[Source data]
— begin —
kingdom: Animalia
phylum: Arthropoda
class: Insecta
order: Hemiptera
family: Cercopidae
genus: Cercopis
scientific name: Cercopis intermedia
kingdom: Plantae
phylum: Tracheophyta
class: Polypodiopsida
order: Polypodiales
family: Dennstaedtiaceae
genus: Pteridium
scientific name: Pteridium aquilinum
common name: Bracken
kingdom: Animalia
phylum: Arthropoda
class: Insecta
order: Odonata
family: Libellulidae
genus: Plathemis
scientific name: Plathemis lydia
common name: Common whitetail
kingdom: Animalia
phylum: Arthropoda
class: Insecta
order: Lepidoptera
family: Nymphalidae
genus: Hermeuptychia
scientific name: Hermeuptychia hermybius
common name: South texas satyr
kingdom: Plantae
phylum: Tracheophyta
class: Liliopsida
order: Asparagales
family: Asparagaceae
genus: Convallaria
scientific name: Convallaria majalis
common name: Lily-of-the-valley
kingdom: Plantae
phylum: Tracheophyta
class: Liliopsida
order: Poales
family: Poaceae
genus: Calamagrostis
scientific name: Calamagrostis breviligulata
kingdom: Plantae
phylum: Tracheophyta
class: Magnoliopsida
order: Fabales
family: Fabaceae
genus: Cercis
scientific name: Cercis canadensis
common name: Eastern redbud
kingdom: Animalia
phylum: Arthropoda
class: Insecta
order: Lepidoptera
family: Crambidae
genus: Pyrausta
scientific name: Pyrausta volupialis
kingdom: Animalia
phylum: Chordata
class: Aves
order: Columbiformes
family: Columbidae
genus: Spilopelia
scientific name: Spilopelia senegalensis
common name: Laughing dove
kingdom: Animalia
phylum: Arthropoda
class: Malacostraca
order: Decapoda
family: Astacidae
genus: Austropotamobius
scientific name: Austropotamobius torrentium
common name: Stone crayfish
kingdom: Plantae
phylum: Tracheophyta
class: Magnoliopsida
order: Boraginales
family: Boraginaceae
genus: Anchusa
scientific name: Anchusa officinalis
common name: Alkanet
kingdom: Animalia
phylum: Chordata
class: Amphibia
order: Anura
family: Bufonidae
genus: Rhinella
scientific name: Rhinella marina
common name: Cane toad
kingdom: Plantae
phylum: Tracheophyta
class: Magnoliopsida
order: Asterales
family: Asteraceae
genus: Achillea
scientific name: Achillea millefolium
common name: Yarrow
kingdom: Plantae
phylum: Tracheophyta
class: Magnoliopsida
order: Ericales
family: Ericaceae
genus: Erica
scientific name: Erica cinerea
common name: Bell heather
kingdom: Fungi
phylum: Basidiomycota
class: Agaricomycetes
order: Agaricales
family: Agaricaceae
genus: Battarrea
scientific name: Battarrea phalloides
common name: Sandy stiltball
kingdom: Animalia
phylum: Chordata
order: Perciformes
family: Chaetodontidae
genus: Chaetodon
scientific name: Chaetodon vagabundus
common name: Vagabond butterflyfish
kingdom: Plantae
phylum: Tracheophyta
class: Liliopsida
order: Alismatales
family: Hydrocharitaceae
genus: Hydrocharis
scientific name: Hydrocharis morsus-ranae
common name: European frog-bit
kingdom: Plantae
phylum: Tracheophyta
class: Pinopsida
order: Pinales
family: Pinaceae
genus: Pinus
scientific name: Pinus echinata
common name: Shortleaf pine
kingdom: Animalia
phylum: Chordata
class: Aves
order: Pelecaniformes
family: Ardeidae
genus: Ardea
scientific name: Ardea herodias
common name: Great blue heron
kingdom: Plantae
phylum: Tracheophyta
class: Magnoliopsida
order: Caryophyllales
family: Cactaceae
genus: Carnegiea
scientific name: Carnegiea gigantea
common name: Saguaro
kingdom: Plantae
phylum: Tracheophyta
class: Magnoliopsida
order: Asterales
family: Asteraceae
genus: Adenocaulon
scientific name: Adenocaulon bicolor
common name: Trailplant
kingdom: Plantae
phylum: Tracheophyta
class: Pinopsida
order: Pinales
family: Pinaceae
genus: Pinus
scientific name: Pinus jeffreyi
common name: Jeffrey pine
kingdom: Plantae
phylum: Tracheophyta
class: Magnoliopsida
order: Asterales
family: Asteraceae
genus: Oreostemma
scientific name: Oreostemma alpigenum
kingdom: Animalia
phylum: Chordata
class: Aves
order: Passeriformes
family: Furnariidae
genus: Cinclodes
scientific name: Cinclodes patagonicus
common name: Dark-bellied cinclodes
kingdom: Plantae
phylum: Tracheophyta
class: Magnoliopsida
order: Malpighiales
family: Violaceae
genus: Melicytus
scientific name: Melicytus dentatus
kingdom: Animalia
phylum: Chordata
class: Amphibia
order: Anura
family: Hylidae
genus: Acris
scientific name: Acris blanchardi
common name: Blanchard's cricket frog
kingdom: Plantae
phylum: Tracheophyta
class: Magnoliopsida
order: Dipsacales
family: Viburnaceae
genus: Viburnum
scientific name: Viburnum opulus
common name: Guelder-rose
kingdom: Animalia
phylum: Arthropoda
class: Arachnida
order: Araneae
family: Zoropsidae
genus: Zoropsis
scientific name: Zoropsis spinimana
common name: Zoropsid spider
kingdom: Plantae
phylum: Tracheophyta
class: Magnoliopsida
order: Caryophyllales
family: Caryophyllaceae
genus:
— end —
Can you write out, word for word, the lines above that begin at the line containing "genus: Anchusa" and end at the line containing "scientific name: Cinclodes patagonicus", with both of those lines included?

genus: Anchusa
scientific name: Anchusa officinalis
common name: Alkanet
kingdom: Animalia
phylum: Chordata
class: Amphibia
order: Anura
family: Bufonidae
genus: Rhinella
scientific name: Rhinella marina
common name: Cane toad
kingdom: Plantae
phylum: Tracheophyta
class: Magnoliopsida
order: Asterales
family: Asteraceae
genus: Achillea
scientific name: Achillea millefolium
common name: Yarrow
kingdom: Plantae
phylum: Tracheophyta
class: Magnoliopsida
order: Ericales
family: Ericaceae
genus: Erica
scientific name: Erica cinerea
common name: Bell heather
kingdom: Fungi
phylum: Basidiomycota
class: Agaricomycetes
order: Agaricales
family: Agaricaceae
genus: Battarrea
scientific name: Battarrea phalloides
common name: Sandy stiltball
kingdom: Animalia
phylum: Chordata
order: Perciformes
family: Chaetodontidae
genus: Chaetodon
scientific name: Chaetodon vagabundus
common name: Vagabond butterflyfish
kingdom: Plantae
phylum: Tracheophyta
class: Liliopsida
order: Alismatales
family: Hydrocharitaceae
genus: Hydrocharis
scientific name: Hydrocharis morsus-ranae
common name: European frog-bit
kingdom: Plantae
phylum: Tracheophyta
class: Pinopsida
order: Pinales
family: Pinaceae
genus: Pinus
scientific name: Pinus echinata
common name: Shortleaf pine
kingdom: Animalia
phylum: Chordata
class: Aves
order: Pelecaniformes
family: Ardeidae
genus: Ardea
scientific name: Ardea herodias
common name: Great blue heron
kingdom: Plantae
phylum: Tracheophyta
class: Magnoliopsida
order: Caryophyllales
family: Cactaceae
genus: Carnegiea
scientific name: Carnegiea gigantea
common name: Saguaro
kingdom: Plantae
phylum: Tracheophyta
class: Magnoliopsida
order: Asterales
family: Asteraceae
genus: Adenocaulon
scientific name: Adenocaulon bicolor
common name: Trailplant
kingdom: Plantae
phylum: Tracheophyta
class: Pinopsida
order: Pinales
family: Pinaceae
genus: Pinus
scientific name: Pinus jeffreyi
common name: Jeffrey pine
kingdom: Plantae
phylum: Tracheophyta
class: Magnoliopsida
order: Asterales
family: Asteraceae
genus: Oreostemma
scientific name: Oreostemma alpigenum
kingdom: Animalia
phylum: Chordata
class: Aves
order: Passeriformes
family: Furnariidae
genus: Cinclodes
scientific name: Cinclodes patagonicus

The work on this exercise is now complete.